Madden’s instinct to translate and elicit empathy for the suffering of Cuban slaves participates in the Romantic impulse to intervene that Lee identifies in the dialectic between humanitarianism and capitalism at the heart of the abolitionist movement (36). Yet with the end of the struggle for abolition, slaves were no longer the “Others” directly connected to Britain’s colonial apparatus in the West Indies who demanded such ethical commitments. Rather, slaves in Cuba, Brazil (and to a lesser degree the United States) were the Other once removed. In the new Atlantic economic order that demanded primary materials for the metropole, the labor of those Others was increasingly out of view. The liberation of British slaves made it easier for Britons to refigure their slaveholding past and distance themselves from connections to other slave-holding countries.
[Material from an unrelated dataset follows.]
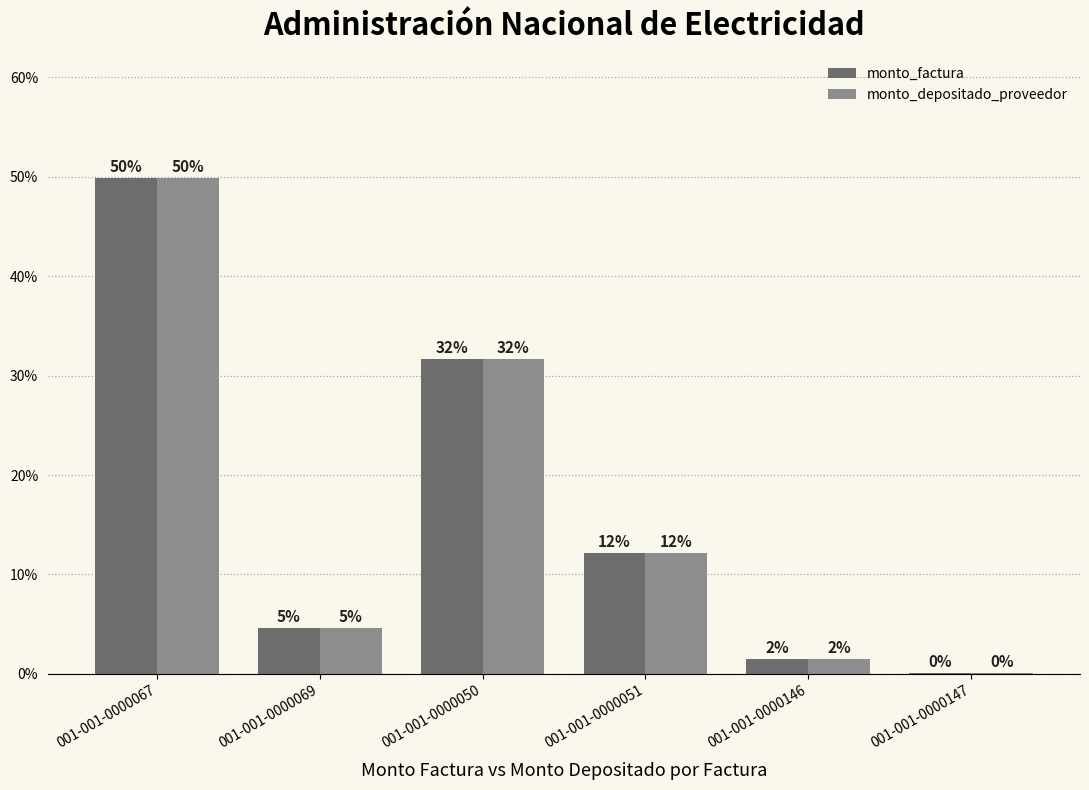

Are the bars grouped side by side (vs. stacked)?

Yes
In that climate, Madden returned to the stock characters of the “aged and shaking” abolitionist poetry and rhetoric: the cruel, primped, and pilfering creole planter; the exploited and exploiting overseer, the tortured slave—types that in 1840 seemed to belong to a distant past rather than the present, before presenting Manzano, an example of the last type.
“Translation generates the comfortable expectation of stating a relative truth lighter than absolute truth: the claim to be truthful at least to the truth propounded in the source language,” suggests Tullio Maranhão (65). If Madden was “truthful at least” to the “truth” in Manzano’s original, it was in exposing the relations that made Manzano’s a twice trafficked life.